Washington , martedì, 22. settembre, 2015 18:15 (ACI Stampa).
È una Washington che si prepara sonnacchiosa al grande abbraccio con Papa Francesco. Ce ne saranno, eccome, di persone a salutare il Papa sulla Constitutional Avenue, nel percorso che va dalla Casa Bianca al Campidoglio, dove il Papa parlerà alle Camere riunite, una prima nella storia dei pontificati. Ma è anche vero che questi eventi ci mettono tempo a fare breccia nel cuore degli Stati Uniti. E forse ancora di più a Washington, dove il sentimento popolare lascia spazio al lucido ragionamento politico.
È il sintomo di una città che ha visto crescere a dismisura gli attaché parlamentari, i portaborse, i segretari. Sono 100 i deputati del Congresso, due per ogni Stato. Negli anni Cinquanta, stavano in un solo palazzo, con i loro collaboratori. Oggi stanno in tre, perché la truppa dei collaboratori è cresciuta a dismisura. Ovvio che anche una visita del Papa assume contorni politici tutti da decifrare.
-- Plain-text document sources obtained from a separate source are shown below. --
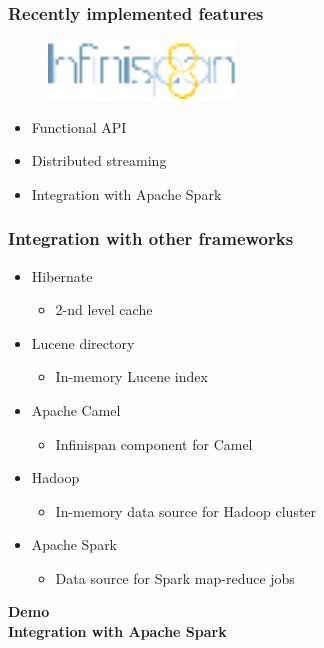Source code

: \documentclass[10pt,utf8]{beamer}
\begin{document}
\begin{frame}
  \frametitle{Recently implemented features}
	\begin{figure}
		\centering
		\includegraphics[width=5cm]{./img/infinispan8.eps}
	\end{figure}
  \begin{itemize}
    \item Functional API
		\item Distributed streaming
		\item Integration with Apache Spark
  \end{itemize}
\end{frame}

\begin{frame}
  \frametitle{Integration with other frameworks}
  \begin{itemize}
    \item Hibernate
		\begin{itemize}
			\item 2-nd level cache
		\end{itemize}
		\item Lucene directory
		\begin{itemize}
		 \item In-memory Lucene index 
		\end{itemize}
		\item Apache Camel
		\begin{itemize}
		 \item Infinispan component for Camel
		\end{itemize}
		\item Hadoop
		\begin{itemize}
			\item In-memory data source for Hadoop cluster
		\end{itemize}
		\item Apache Spark
		\begin{itemize}
			\item Data source for Spark map-reduce jobs
		\end{itemize}
  \end{itemize}
\end{frame}

\begin{frame}
	\centering
	\huge{\textbf{Demo}} \\
	\vspace{1cm}
	\huge{\textbf{Integration with Apache Spark}}
\end{frame}
\end{document}
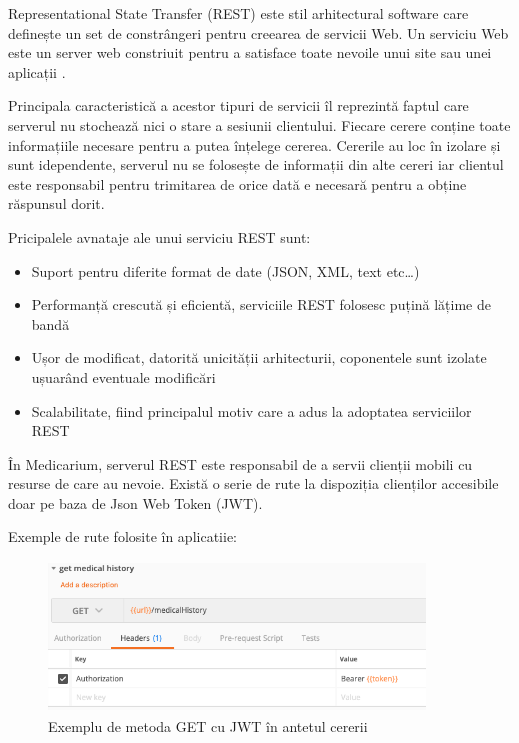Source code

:\documentclass[12pt]{article}
\begin{document}
Representational State Transfer (REST) este stil arhitectural software care definește
un set de constrângeri pentru creearea de servicii Web. Un serviciu Web este un server web
constriuit pentru a satisface toate nevoile unui site sau unei aplicații \cite{masse2011rest}.

Principala caracteristică a acestor tipuri de servicii îl reprezintă faptul care serverul
nu stochează nici o stare a sesiunii clientului. Fiecare cerere conține toate informațiile
necesare pentru a putea înțelege cererea. Cererile au loc în izolare și sunt idependente, serverul
nu se folosește de informații din alte cereri iar clientul este responsabil pentru trimitarea de
orice dată e necesară pentru a obține răspunsul dorit.

Pricipalele avnataje ale unui serviciu REST sunt:

\begin{itemize}
    \item Suport pentru diferite format de date (JSON, XML, text etc\dots)
    \item Performanță crescută și eficientă, serviciile REST folosesc puțină lățime de bandă
    \item Ușor de modificat, datorită unicității arhitecturii, coponentele sunt izolate
    ușuarând eventuale modificări
    \item Scalabilitate, fiind principalul motiv care a adus la adoptatea serviciilor REST \cite{masse2011rest}
\end{itemize}

În Medicarium, serverul REST este responsabil de a servii clienții mobili cu resurse de
care au nevoie. Există o serie de rute la dispoziția clienților accesibile doar pe baza 
de Json Web Token (JWT). 

\bigskip

Exemple de rute folosite în aplicatiie:


\begin{figure}[H]
\centering
\includegraphics[width=10cm, height=4cm]{get.png}
\caption{Exemplu de metoda GET cu JWT în antetul cererii}
\end{figure}
\end{document}
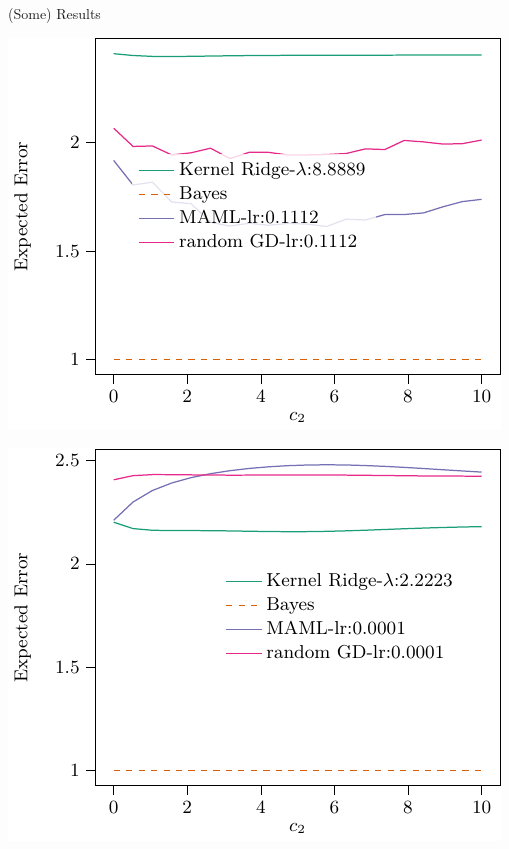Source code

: \documentclass[aspectratio=169]{beamer}
\begin{document}
\begin{frame}{(Some) Results}
{\begin{itemize}
    \end{itemize}
    \centering
    \begin{minipage}{0.3\textwidth}
      \includegraphics[width=\textwidth]{figures/nonlin_c_1}    
    \end{minipage}%
    \begin{minipage}{0.3\textwidth}
      \includegraphics[width=\textwidth]{figures/nonlin_c_2}    
    \end{minipage}%
    \begin{minipage}{0.3\textwidth}

\end{minipage}}
\end{frame}
\end{document}

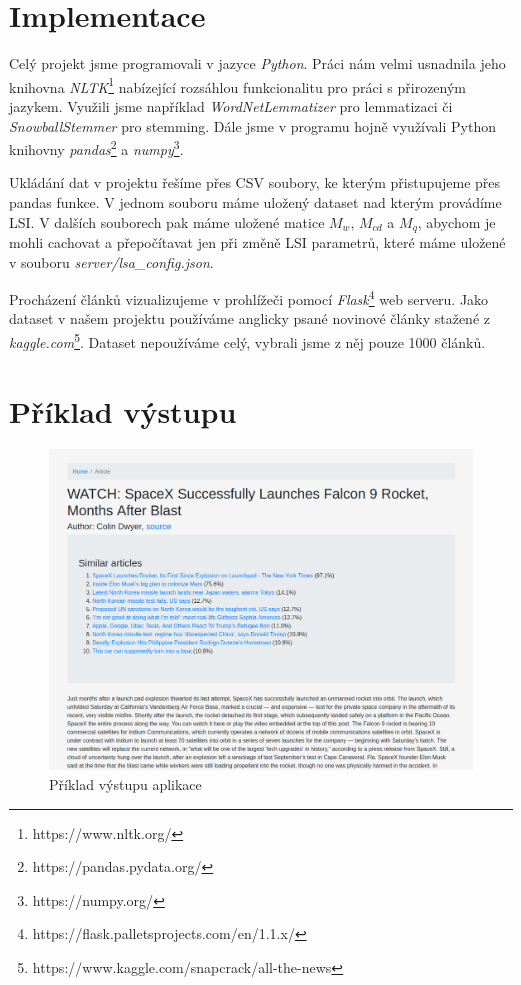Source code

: \documentclass[11pt]{scrartcl} %
\begin{document}
\section{Implementace}

Celý projekt jsme programovali v jazyce \emph{Python}. Práci nám velmi usnadnila jeho knihovna \emph{NLTK}\footnote{https://www.nltk.org/} nabízející rozsáhlou funkcionalitu pro práci s přirozeným jazykem. Využili jsme například \emph{WordNetLemmatizer} pro lemmatizaci či \emph{SnowballStemmer} pro stemming. Dále jsme v programu hojně využívali Python knihovny \emph{pandas}\footnote{https://pandas.pydata.org/} a \emph{numpy}\footnote{https://numpy.org/}.

\bigskip

Ukládání dat v projektu řešíme přes CSV soubory, ke kterým přistupujeme přes pandas funkce. V jednom souboru máme uložený dataset nad kterým provádíme LSI. V dalších souborech pak máme uložené matice $M_w$, $M_{cd}$ a $M_q$, abychom je mohli cachovat a přepočítavat jen při změně LSI parametrů, které máme uložené v souboru \emph{server/lsa\_config.json}.

\bigskip

Procházení článků vizualizujeme v prohlížeči pomocí \emph{Flask}\footnote{https://flask.palletsprojects.com/en/1.1.x/} web serveru. Jako dataset v našem projektu používáme anglicky psané novinové články stažené z \emph{kaggle.com}\footnote{https://www.kaggle.com/snapcrack/all-the-news}. Dataset nepoužíváme celý, vybrali jsme z něj pouze 1000 článků.

\section{Příklad výstupu}

\begin{figure}[h] %
	\centering
	\includegraphics[width=0.7\columnwidth]{output.png}
	\caption{Příklad výstupu aplikace}
	\label{output}
\end{figure}
\end{document}
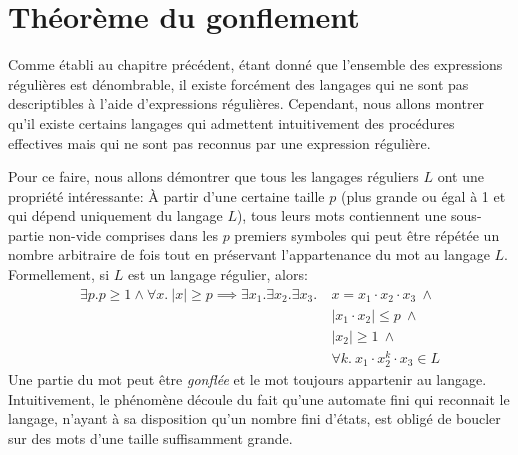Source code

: \section{Théorème du gonflement}

Comme établi au chapitre précédent, étant donné que l'ensemble des expressions régulières est dénombrable, il existe forcément des langages qui ne sont pas descriptibles à l'aide d'expressions régulières.
Cependant, nous allons montrer qu'il existe certains langages qui admettent intuitivement des procédures effectives mais qui ne sont pas reconnus par une expression régulière.

Pour ce faire, nous allons démontrer que tous les langages réguliers $L$ ont une propriété intéressante:
À partir d'une certaine taille $p$ (plus grande ou égal à 1 et qui dépend uniquement du langage $L$), tous leurs mots contiennent une sous-partie non-vide comprises dans les $p$ premiers symboles qui peut être répétée un nombre arbitraire de fois tout en préservant l'appartenance du mot au langage $L$. Formellement, si $L$ est un langage régulier, alors:
\begin{align*}
\exists p. p \geq 1 \wedge \forall x.\ |x| \geq p \implies \exists x_1. \exists x_2. \exists x_3.\ &x = x_1 \cdot x_2 \cdot x_3\ \wedge\\
&|x_1 \cdot x_2| \leq p\ \wedge\\
&|x_2| \geq 1\ \wedge\\
&\forall k.\ x_1 \cdot x_2^k \cdot x_3 \in L
\end{align*}
Une partie du mot peut être \textit{gonflée} et le mot toujours appartenir au langage.
Intuitivement, le phénomène découle du fait qu'une automate fini qui reconnait le langage, n'ayant à sa disposition qu'un nombre fini d'états, est obligé de boucler sur des mots d'une taille suffisamment grande.


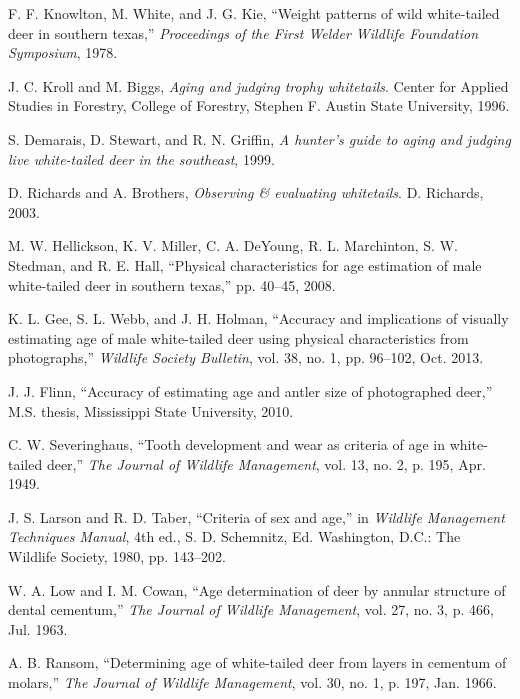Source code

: \documentclass[11pt]{article}
\begin{document}
\begin{thebibliography}{99}

 F. F. Knowlton, M. White, and J. G. Kie, ``Weight patterns of wild white-tailed deer in southern texas,'' \textit{Proceedings of the First Welder Wildlife Foundation Symposium}, 1978.

 J. C. Kroll and M. Biggs, \textit{Aging and judging trophy whitetails}. Center for Applied Studies in Forestry, College of Forestry, Stephen F. Austin State University, 1996.

 S. Demarais, D. Stewart, and R. N. Griffin, \textit{A hunter's guide to aging and judging live white-tailed deer in the southeast}, 1999.

 D. Richards and A. Brothers, \textit{Observing \& evaluating whitetails}. D. Richards, 2003.

 M. W. Hellickson, K. V. Miller, C. A. DeYoung, R. L. Marchinton, S. W. Stedman, and R. E. Hall, ``Physical characteristics for age estimation of male white-tailed deer in southern texas,'' pp. 40--45, 2008.

 K. L. Gee, S. L. Webb, and J. H. Holman, ``Accuracy and implications of visually estimating age of male white-tailed deer using physical characteristics from photographs,'' \textit{Wildlife Society Bulletin}, vol. 38, no. 1, pp. 96--102, Oct. 2013.

 J. J. Flinn, ``Accuracy of estimating age and antler size of photographed deer,'' M.S. thesis, Mississippi State University, 2010.

 C. W. Severinghaus, ``Tooth development and wear as criteria of age in white-tailed deer,'' \textit{The Journal of Wildlife Management}, vol. 13, no. 2, p. 195, Apr. 1949.

 J. S. Larson and R. D. Taber, ``Criteria of sex and age,'' in \textit{Wildlife Management Techniques Manual}, 4th ed., S. D. Schemnitz, Ed. Washington, D.C.: The Wildlife Society, 1980, pp. 143--202.

 W. A. Low and I. M. Cowan, ``Age determination of deer by annular structure of dental cementum,'' \textit{The Journal of Wildlife Management}, vol. 27, no. 3, p. 466, Jul. 1963.

 A. B. Ransom, ``Determining age of white-tailed deer from layers in cementum of molars,'' \textit{The Journal of Wildlife Management}, vol. 30, no. 1, p. 197, Jan. 1966.


\end{thebibliography}
\end{document}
Era successo nel 2008, quando Benedetto XVI arrivò negli Stati Uniti di George W. Bush. Il quale entrò – fatto senza precedenti – fin dentro l’aereo per andare a prendere il Papa tedesco. E gli organizzò un ricevimento per il compleanno che ha poco a che fare con il ricevimento che viene organizzato per Papa Francesco.
Un ricevimento che conta 15 mila invitati, ma che fa rumore soprattutto per alcune presenze: quella di suor Simone Campbell, direttrice di Network, una lobby di “giustizia sociale” con base a Washington che tra l’altro era uno dei motivi per cui la Santa Sede aveva cominciato l’investigazione sulla sigla di suore americane LCWR.
E poi, il pastore Gene Robinson, episcopaliano, che ha lasciato la moglie e ora ha un compagno, cosa che ha fatto di lui il primo vescovo apertamente gay nella storia dei protestanti. E infine Mateo Wiliamson, che era tra le guide di Dignity USA, un gruppo pro gay che si definisce anche cattolico.